''Ci vorrebbe più prevenzione, in particolare se il territorio è ad alto rischio''
La rivolta delle carriole all'Aquila (Adnkronos)
Il Comitato 3e32: ''Manifesteremo ancora''.
La rivolta delle carriole all'Aquila (Adnkronos)
ultimo aggiornamento: 06 aprile, ore 13:28
L'Aquila - (Adnkronos) - Sara Vegni: ''Ogni domenica scendiamo in piazza a protestare: prima con le chiavi e poi con le carriole''. E attacca: ''Le città colpite non sono state ancora toccate e i soldi per il processo di ricostruzione non ci sono''
L'Aquila, 3 apr. (Adnkronos) - Non vuole ricordare quel 6 aprile di un anno fa. Sara Vegni, del 'Comitato 3 e 32', nato all'indomani del devastante terremoto che proprio alle 3,32 distrusse L'Aquila e diversi centri vicini, preferisce sottolineare le iniziative studiate per mantenere viva l'attenzione sul dopo-sisma. "Ci siamo riuniti la prima volta il 15 aprile, a poco più di una settimana dalla terribile scossa - racconta Sara Vegni all'ADNKRONOS - Abbiamo fatto la prima assemblea in un parco cittadino ed eravamo tantissimi, e ci meravigliammo perché l'assemblea era stata convocata attraverso degli sms e con dei volantini, eravamo dispersi non sapevamo dove cercarci. Ci siamo abbracciati perché era la prima volta che ci vedevamo dopo l'accaduto ed è stato molto emozionante".
"Rileggere il verbale di quell'assemblea oggi, che ancora conservo, - continua la Vegni - è illuminante perché dicevamo le stesse cose che diciamo ancora adesso. Avevamo capito come era stata improntata la gestione dell'emergenza e quanto sarebbe conseguito e la mancanza di considerazione da parte delle istituzioni. Avevamo discusso anche della 'militarizzazione dei campi', con la rete intorno alle tendopoli: il clima era pesante. E poi, il piano casa di cui si sentiva parlare e si formulavano le possibilità di una 'New Town' o addirittura di tante 'town'. Un piano casa al quale ci siamo opposti per non dover vedere ridisegnato in modo tanto rapido ed errato il nostro territorio. Poi nasce il Parco dell'Unicef, in via Strinella dove il 25 aprile si sono svolte e continuano tuttora a svolgersi iniziative di tutti i tipi: incontri per i bambini, letture, esibizioni musicali e quant'altro. Tutte iniziative - spiega la Vegni - rese possibili anche da coloro che da tutta l'Italia ci hanno aiutato: sono stati e sono ancora tantissimi".
"Posso dire che è da due mesi a questa parte che siamo tornati a sorridere per la prima volta da quel giorno - afferma la Vegni - perché abbiamo visto una città che ha ripreso a vivere, la testardaggine degli aquilani sta uscendo fuori, forse anche sull'onda dell'indignazione provocata dalle recenti inchieste e intercettazioni. E dal 14 febbraio, giorno in cui c'è stato il passaggio di consegne tra Bertolaso e Chiodi per la prima volta siamo entrati nel centro storico della città ed è stato emozionante e da allora ogni domenica scendiamo in piazza a manifestare: prima con le chiavi e poi con le carriole".

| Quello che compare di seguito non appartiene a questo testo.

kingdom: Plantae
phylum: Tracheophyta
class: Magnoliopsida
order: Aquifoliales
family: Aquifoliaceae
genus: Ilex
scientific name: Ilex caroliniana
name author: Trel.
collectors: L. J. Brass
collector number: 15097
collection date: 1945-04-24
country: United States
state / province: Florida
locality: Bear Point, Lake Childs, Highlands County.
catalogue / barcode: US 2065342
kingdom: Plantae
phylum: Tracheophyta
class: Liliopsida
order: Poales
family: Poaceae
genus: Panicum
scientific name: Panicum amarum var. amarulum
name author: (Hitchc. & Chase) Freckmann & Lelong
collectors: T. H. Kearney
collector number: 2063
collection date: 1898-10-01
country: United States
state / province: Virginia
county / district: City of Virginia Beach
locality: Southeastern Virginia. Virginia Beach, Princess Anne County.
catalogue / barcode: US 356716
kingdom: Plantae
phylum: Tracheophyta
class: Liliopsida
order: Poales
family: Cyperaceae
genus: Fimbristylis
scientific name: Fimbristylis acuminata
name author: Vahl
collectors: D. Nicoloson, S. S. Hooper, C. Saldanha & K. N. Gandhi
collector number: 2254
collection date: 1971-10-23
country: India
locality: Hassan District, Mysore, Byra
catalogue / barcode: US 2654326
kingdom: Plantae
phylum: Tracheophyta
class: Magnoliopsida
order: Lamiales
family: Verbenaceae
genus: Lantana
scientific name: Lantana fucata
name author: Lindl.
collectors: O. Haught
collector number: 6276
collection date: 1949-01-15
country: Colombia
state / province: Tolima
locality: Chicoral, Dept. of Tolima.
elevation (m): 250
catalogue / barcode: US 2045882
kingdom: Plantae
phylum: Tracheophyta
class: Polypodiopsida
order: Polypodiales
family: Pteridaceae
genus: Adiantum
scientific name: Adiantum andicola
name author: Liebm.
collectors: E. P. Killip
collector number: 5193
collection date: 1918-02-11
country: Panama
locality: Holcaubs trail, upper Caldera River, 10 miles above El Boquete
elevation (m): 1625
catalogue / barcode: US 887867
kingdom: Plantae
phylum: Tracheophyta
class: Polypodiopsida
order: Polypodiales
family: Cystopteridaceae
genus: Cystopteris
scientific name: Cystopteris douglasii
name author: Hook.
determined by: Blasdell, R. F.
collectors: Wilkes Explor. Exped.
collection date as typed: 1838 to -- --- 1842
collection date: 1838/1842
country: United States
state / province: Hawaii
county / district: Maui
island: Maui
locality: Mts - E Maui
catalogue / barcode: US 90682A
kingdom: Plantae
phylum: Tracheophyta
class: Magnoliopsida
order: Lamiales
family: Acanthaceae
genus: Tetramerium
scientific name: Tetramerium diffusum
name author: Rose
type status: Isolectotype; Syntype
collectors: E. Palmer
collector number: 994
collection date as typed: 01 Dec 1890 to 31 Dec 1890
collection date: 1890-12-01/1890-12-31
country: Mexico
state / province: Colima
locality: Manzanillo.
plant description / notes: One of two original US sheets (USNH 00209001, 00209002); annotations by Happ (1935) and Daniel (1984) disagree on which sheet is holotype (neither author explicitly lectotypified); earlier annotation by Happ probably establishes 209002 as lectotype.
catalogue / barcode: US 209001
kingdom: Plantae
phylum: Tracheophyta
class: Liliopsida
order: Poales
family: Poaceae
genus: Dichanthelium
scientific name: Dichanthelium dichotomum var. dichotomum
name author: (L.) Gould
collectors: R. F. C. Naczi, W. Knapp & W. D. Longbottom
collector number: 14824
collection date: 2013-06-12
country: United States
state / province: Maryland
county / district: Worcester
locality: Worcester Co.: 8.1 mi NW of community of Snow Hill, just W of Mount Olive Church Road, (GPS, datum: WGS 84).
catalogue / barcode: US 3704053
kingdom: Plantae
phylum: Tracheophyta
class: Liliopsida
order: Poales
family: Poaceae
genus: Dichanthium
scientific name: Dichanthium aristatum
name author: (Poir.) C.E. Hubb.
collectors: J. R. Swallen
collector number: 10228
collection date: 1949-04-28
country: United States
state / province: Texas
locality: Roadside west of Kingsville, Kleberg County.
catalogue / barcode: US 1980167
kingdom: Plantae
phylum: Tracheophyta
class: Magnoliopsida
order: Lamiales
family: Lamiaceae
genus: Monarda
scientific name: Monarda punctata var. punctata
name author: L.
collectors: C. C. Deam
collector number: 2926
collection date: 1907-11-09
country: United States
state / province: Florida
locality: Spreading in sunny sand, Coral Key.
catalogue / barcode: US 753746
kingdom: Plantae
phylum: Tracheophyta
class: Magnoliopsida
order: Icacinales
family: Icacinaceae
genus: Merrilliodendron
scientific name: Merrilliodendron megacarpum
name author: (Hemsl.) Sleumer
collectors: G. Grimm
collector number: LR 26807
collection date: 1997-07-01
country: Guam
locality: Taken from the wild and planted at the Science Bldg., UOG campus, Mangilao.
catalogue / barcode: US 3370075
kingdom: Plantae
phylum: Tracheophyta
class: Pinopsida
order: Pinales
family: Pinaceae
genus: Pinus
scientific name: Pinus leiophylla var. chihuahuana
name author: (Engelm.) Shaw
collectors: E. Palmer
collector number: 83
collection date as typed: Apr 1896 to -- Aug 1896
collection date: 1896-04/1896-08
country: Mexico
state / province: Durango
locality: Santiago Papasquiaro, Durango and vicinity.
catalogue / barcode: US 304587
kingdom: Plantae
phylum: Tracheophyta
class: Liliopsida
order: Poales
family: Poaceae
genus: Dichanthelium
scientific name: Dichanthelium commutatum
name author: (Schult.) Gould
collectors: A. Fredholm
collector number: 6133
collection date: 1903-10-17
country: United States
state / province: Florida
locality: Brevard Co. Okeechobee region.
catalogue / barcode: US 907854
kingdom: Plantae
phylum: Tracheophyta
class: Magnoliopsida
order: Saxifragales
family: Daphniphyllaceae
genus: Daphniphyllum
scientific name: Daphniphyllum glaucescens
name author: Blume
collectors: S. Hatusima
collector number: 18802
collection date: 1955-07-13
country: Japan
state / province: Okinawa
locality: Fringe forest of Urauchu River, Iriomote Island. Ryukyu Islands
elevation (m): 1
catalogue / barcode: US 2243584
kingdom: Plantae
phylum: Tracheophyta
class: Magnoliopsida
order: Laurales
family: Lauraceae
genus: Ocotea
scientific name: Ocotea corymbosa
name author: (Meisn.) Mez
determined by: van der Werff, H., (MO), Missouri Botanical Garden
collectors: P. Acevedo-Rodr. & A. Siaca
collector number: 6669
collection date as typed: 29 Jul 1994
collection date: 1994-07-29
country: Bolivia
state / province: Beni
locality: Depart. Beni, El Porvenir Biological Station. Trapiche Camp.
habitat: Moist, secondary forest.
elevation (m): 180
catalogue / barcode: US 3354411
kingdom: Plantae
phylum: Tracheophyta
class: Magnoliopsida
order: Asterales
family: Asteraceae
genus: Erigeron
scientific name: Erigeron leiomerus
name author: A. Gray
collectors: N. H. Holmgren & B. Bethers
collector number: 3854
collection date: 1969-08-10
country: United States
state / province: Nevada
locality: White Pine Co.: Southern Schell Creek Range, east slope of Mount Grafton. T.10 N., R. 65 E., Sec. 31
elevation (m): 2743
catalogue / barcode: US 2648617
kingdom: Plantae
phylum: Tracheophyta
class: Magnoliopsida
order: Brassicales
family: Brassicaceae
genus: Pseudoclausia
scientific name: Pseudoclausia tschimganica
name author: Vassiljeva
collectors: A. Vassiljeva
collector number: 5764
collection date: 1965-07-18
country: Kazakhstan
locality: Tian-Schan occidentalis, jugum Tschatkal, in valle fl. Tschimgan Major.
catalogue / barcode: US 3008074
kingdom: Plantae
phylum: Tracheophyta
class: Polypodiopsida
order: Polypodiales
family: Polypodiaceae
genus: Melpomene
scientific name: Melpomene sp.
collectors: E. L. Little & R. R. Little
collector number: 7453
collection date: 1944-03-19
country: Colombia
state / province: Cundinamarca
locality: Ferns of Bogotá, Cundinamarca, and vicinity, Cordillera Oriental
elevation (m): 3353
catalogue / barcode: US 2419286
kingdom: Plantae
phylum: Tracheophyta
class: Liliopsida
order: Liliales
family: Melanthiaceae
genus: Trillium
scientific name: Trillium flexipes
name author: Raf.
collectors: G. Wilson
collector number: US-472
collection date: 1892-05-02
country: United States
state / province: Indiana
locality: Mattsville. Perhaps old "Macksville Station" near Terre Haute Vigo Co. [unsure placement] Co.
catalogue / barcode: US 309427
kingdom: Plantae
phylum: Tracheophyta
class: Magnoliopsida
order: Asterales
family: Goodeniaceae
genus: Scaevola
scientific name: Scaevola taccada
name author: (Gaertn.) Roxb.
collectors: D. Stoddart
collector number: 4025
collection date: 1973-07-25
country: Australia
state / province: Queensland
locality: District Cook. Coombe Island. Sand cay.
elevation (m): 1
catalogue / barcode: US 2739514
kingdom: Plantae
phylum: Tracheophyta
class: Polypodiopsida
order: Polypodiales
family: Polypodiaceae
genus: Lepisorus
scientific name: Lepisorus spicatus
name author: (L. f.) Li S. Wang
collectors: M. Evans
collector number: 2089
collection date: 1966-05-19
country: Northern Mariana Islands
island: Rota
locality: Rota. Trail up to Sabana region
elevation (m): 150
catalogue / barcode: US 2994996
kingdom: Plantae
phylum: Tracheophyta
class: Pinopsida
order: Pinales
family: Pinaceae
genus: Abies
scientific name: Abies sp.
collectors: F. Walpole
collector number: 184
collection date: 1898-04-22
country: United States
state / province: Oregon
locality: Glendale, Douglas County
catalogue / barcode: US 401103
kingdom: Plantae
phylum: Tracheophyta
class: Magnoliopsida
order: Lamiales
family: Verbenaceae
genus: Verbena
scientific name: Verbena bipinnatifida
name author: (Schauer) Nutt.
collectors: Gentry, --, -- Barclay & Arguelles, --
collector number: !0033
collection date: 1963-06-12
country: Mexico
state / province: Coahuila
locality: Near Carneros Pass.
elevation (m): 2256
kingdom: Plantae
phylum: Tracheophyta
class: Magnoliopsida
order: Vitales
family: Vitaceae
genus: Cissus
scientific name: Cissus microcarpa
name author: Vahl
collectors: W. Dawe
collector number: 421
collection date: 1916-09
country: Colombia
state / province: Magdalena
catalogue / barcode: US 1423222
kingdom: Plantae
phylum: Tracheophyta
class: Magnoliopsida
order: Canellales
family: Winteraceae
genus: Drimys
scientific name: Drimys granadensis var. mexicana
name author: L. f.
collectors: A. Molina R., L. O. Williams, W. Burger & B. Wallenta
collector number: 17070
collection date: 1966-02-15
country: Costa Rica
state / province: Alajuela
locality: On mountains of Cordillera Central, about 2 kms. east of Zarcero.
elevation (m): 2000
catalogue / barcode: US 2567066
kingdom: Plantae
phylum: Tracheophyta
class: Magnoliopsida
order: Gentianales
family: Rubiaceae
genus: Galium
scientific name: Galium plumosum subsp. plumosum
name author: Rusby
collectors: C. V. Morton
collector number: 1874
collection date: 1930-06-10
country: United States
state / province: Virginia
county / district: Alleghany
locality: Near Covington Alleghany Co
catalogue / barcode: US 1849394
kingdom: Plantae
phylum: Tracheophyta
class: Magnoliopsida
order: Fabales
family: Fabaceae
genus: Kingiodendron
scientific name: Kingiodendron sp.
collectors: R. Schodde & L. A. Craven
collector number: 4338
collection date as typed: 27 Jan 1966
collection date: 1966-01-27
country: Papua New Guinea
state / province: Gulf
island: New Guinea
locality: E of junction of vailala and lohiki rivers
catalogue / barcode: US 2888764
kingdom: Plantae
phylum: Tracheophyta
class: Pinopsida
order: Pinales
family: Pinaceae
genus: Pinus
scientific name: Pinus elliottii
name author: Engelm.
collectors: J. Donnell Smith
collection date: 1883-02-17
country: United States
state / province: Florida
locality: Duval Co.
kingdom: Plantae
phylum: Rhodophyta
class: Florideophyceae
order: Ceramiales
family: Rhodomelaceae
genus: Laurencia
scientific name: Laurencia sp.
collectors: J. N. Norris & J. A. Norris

"Siamo stati 8 mesi nelle tende, un record assoluto dato che il massimo è un mese - prosegue ancora la Vegni - e poi le costruzioni temporanee del piano case, ma i centri storici, le città colpite non sono state ancora toccate e i soldi per il processo di ricostruzione non ci sono. Abbiamo poi espresso la nostra opposizione al decreto Abruzzo con la manifestazione a Roma: eravamo 3 mila, tanti considerato in quale situazione si trovava la popolazione".
Per il futuro, ''continueremo a manifestare sempre con le carriole. Continueremo le nostre iniziative, le nostre manifestazioni ma in altri borghi colpiti dal sisma, per portare l'attenzione anche in altri luoghi: sono 82 i bellissimi borghi del comprensorio andati distrutti e quindi credo che sposteremo le carriole in alcuni di questi".
Più in generale, ''ci vorrebbe più prevenzione. E' vero che i terremoti non si possono prevedere, - conclude - ma si possono studiare sistemi di emergenza, si può preparare la popolazione ad affrontare un evento così grave, in particolare se il territorio è ad alto rischio. E ancora adesso non si fa prevenzione".